Facebook uses a big dark blue banner to frame the whole screen area, and tiny bright red squares superimposed on it to notify of updates.
But the contrast between the two is far from being the whole story. Let’s examine these two highly important colors in some more detail now.
Why Exactly Dark Blue And Fire Engine Red?
DARK BLUE is a color that denotes trust, comfort, tradition, trustworthiness, and authority.
Why do you think the police forces around the world tend to use blue in their uniforms and vehicles? It is hard-wired into humans that dark blue marks something trustworthy. Why would you be wary of Blueberry pie? What about blues music? Are you beginning to see the soothing common thread?
In sales copy, dark blue is great for headlines, subheadings and I would even test using dark blue for body copy, instead of black .
I’ve had many pleasant surprises with this color, it works in such a subtle way. Use it conservatively, and it’ll work for you too.
BRIGHT RED is a color that traditionally denotes feelings of extreme alert.
Blood, war, passion, upwelling of emotion… everything that really ‘gets in your face’.
In ancient Sanskrit, the same word root word is used for both blood (rakta) and passion (raga) and many other things within a similar theme.
All this is to say – if you want attention, bright red is hard-wired into us to take notice. But beware – overuse of it can also be a turnoff, because you can’t overload the system either. Hence Facebook’s tiny, tiny red squares.
If you have a long sprawling headline, be sure to test before you run it on fire-engine red. On the other hand, it’s great for ‘telegraphing the prospect’, like this:
New solution promises to sedate your customers in 5 seconds….
You get the picture.
Also, bright red can be great for the legend text below images – when you really want to make a point with the picture. Legend text can be like a mini headline used to great effect, bright red can help pop it out of the page.
By the way, have you noticed it’s not just Facebook that’s predominantly blue.
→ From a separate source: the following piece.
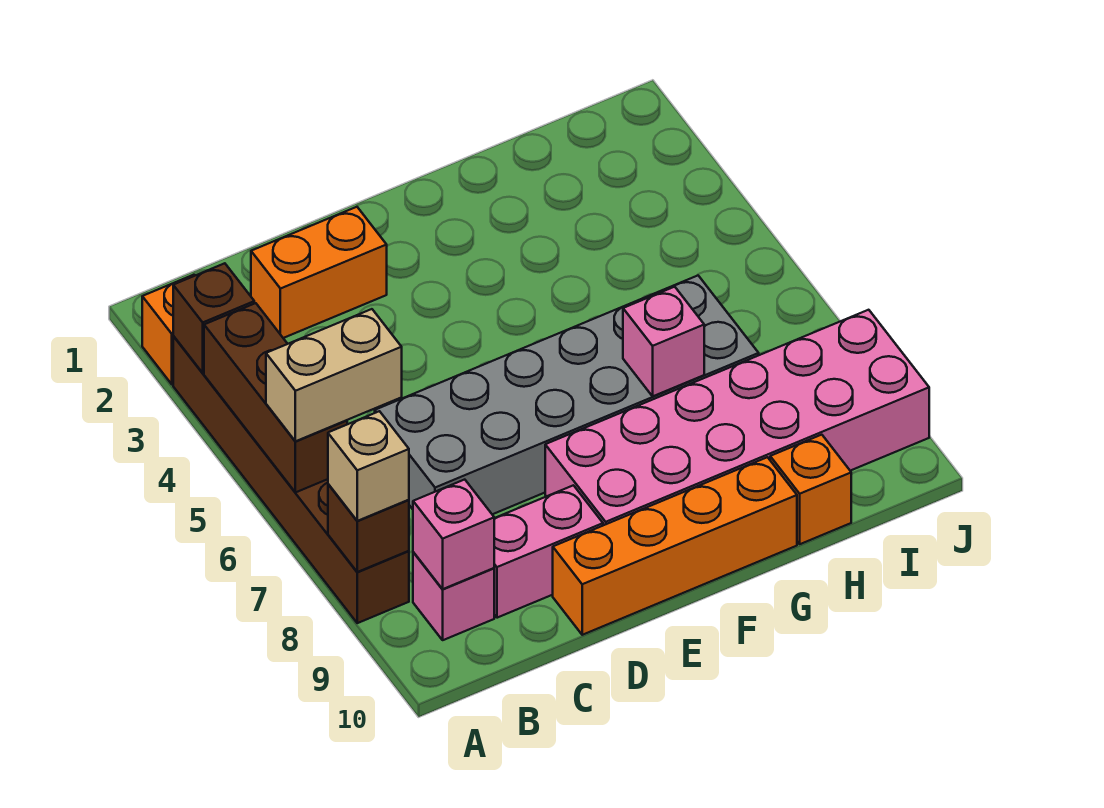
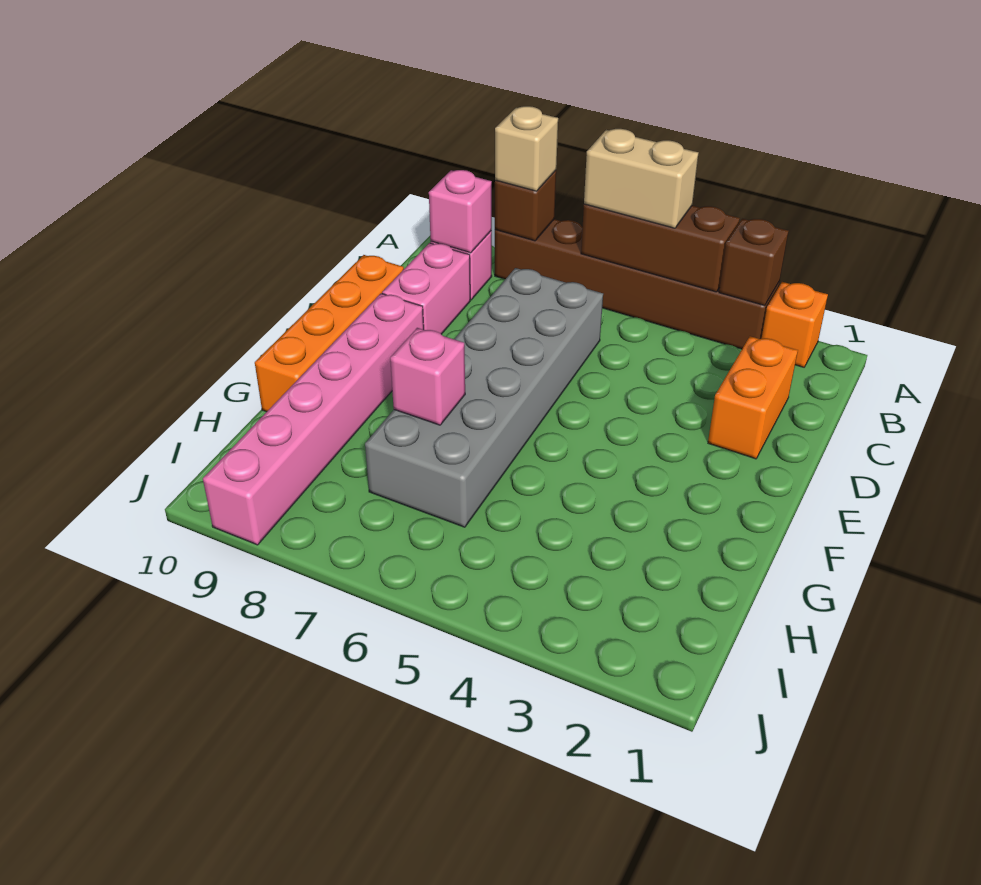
tan brick A6:B6 level 3 -> tan brick A5:A6 level 3
pink brick E8:J9 level 1 -> pink brick E9:J9 level 1
orange brick H10 level 1 -> none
Twitter, Tumblr, Paypal… need I say more? You’ll be in pretty good company!
PS. If you want further proof, check out some old-time sales pages that keep selling year after year – and sure enough you’ll find that indeed, they use blue for comfort and red to get attention and/or elicit response. And that’s about it. Case in point: Instant Sales Letters by Yanik Silver. Or, pretty much anything from Perry Marshall.